Segment Open

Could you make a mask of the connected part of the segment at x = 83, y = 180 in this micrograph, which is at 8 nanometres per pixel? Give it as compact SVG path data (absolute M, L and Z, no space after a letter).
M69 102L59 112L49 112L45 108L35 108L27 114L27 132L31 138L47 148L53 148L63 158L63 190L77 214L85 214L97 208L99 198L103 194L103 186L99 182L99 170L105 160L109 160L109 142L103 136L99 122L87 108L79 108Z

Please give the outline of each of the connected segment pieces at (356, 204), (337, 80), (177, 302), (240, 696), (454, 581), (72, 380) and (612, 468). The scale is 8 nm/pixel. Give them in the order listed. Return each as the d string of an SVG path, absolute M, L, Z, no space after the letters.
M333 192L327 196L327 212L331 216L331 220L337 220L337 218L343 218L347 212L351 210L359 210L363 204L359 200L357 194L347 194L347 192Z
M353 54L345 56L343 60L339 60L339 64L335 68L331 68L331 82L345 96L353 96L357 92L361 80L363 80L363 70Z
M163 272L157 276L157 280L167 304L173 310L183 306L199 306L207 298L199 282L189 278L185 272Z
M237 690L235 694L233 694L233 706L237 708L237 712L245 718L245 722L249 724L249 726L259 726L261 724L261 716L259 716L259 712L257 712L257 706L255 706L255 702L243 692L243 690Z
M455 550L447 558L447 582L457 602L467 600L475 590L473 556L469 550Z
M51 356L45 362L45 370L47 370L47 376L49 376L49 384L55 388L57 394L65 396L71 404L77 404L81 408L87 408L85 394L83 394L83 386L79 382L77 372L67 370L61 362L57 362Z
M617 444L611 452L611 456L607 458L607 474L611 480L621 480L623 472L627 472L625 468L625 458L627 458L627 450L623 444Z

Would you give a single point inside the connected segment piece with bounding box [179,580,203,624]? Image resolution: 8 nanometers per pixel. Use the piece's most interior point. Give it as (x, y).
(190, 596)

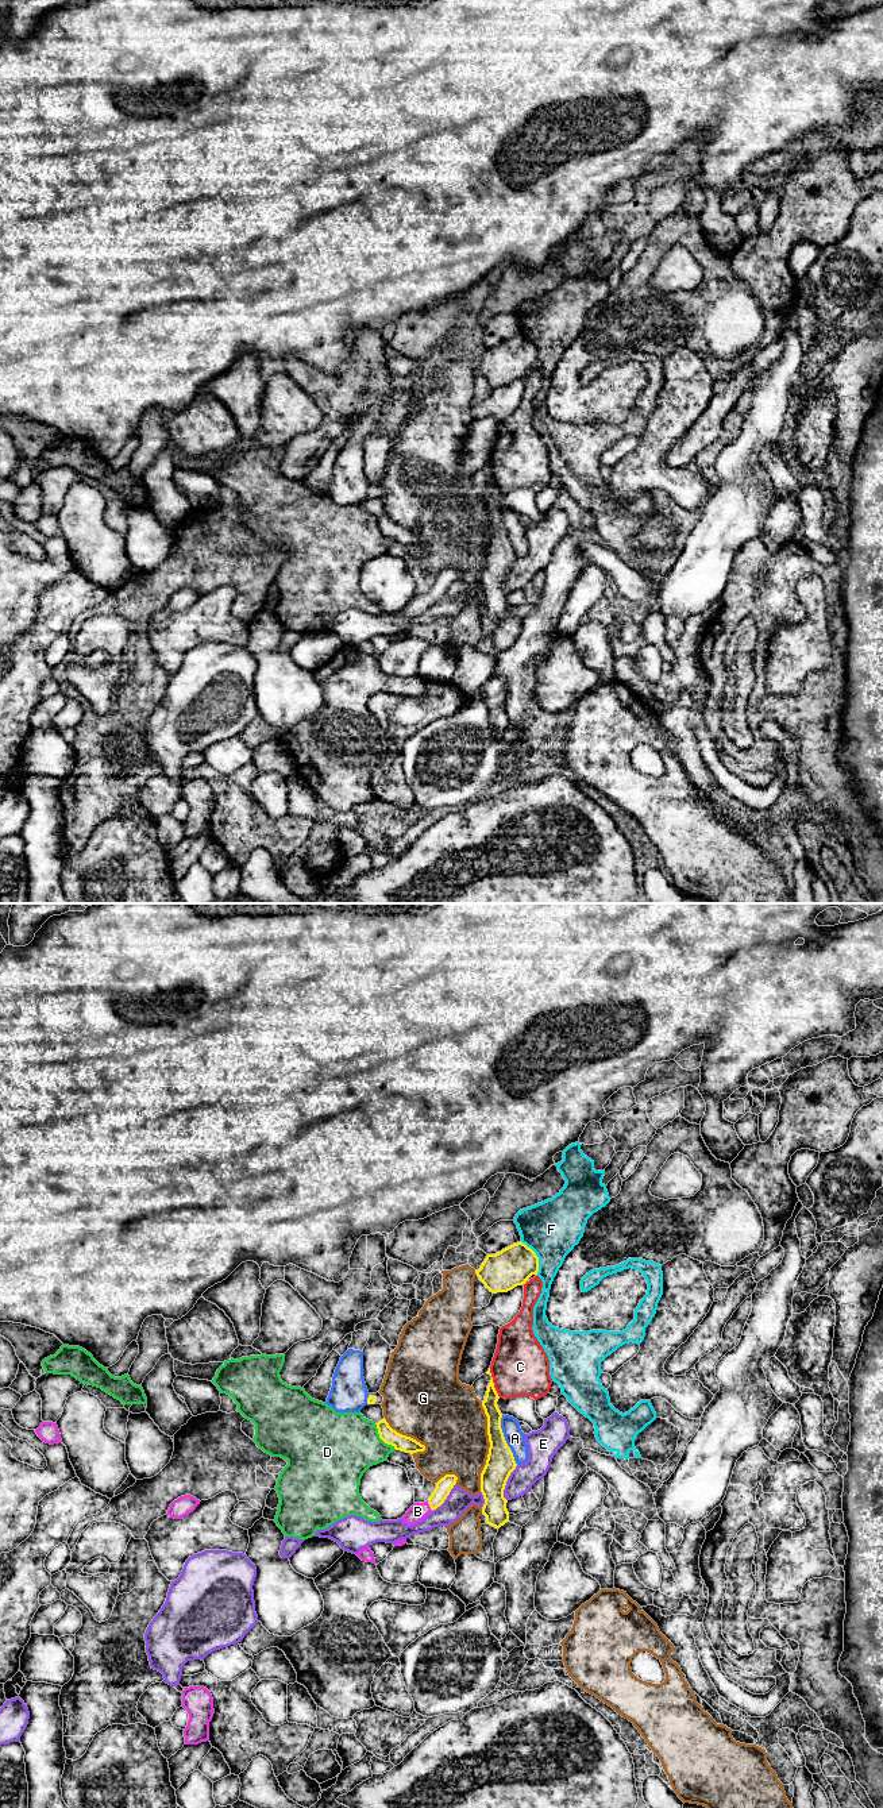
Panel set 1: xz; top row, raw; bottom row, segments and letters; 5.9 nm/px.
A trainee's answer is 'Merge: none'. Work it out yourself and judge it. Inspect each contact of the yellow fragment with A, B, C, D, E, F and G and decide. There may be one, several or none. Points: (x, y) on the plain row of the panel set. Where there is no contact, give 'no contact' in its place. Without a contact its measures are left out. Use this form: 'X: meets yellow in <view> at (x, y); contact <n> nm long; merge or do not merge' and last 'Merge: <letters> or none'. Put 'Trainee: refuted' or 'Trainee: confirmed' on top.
Trainee: refuted
A: meets yellow in xz at (504, 532); contact 320 nm long; do not merge
B: meets yellow in xz at (430, 598); contact 70 nm long; merge
C: meets yellow in xz at (493, 475); contact 190 nm long; do not merge
D: meets yellow in xz at (381, 531); contact 200 nm long; do not merge
E: meets yellow in xz at (505, 575); contact 220 nm long; do not merge
F: meets yellow in xz at (536, 349); contact 220 nm long; do not merge
G: meets yellow in xz at (490, 539); contact 550 nm long; do not merge
Merge: B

Segment Closed

Exercise: Give the listing again word for word. Skip any pictures.

Problem solution:
Could you make a mask of the connected part of the segment at x = 83, y = 180 in this micrograph, which is at 8 nanometres per pixel? Give it as compact SVG path data (absolute M, L and Z, no space after a letter).
M69 102L59 112L49 112L45 108L35 108L27 114L27 132L31 138L47 148L53 148L63 158L63 190L77 214L85 214L97 208L99 198L103 194L103 186L99 182L99 170L105 160L109 160L109 142L103 136L99 122L87 108L79 108Z

Please give the outline of each of the connected segment pieces at (356, 204), (337, 80), (177, 302), (240, 696), (454, 581), (72, 380) and (612, 468). The scale is 8 nm/pixel. Give them in the order listed. Return each as the d string of an SVG path, absolute M, L, Z, no space after the letters.
M333 192L327 196L327 212L331 216L331 220L337 220L337 218L343 218L347 212L351 210L359 210L363 204L359 200L357 194L347 194L347 192Z
M353 54L345 56L343 60L339 60L339 64L335 68L331 68L331 82L345 96L353 96L357 92L361 80L363 80L363 70Z
M163 272L157 276L157 280L167 304L173 310L183 306L199 306L207 298L199 282L189 278L185 272Z
M237 690L235 694L233 694L233 706L237 708L237 712L245 718L245 722L249 724L249 726L259 726L261 724L261 716L259 716L259 712L257 712L257 706L255 706L255 702L243 692L243 690Z
M455 550L447 558L447 582L457 602L467 600L475 590L473 556L469 550Z
M51 356L45 362L45 370L47 370L47 376L49 376L49 384L55 388L57 394L65 396L71 404L77 404L81 408L87 408L85 394L83 394L83 386L79 382L77 372L67 370L61 362L57 362Z
M617 444L611 452L611 456L607 458L607 474L611 480L621 480L623 472L627 472L625 468L625 458L627 458L627 450L623 444Z

Would you give a single point inside the connected segment piece with bounding box [179,580,203,624]? Image resolution: 8 nanometers per pixel. Use the piece's most interior point. Give it as (x, y).
(190, 596)

Panel set 1: xz; top row, raw; bottom row, segments and letters; 5.9 nm/px.
A trainee's answer is 'Merge: none'. Work it out yourself and judge it. Inspect each contact of the yellow fragment with A, B, C, D, E, F and G and decide. There may be one, several or none. Points: (x, y) on the plain row of the panel set. Where there is no contact, give 'no contact' in its place. Without a contact its measures are left out. Use this form: 'X: meets yellow in <view> at (x, y); contact <n> nm long; merge or do not merge' and last 'Merge: <letters> or none'. Put 'Trainee: refuted' or 'Trainee: confirmed' on top.
Trainee: refuted
A: meets yellow in xz at (504, 532); contact 320 nm long; do not merge
B: meets yellow in xz at (430, 598); contact 70 nm long; merge
C: meets yellow in xz at (493, 475); contact 190 nm long; do not merge
D: meets yellow in xz at (381, 531); contact 200 nm long; do not merge
E: meets yellow in xz at (505, 575); contact 220 nm long; do not merge
F: meets yellow in xz at (536, 349); contact 220 nm long; do not merge
G: meets yellow in xz at (490, 539); contact 550 nm long; do not merge
Merge: B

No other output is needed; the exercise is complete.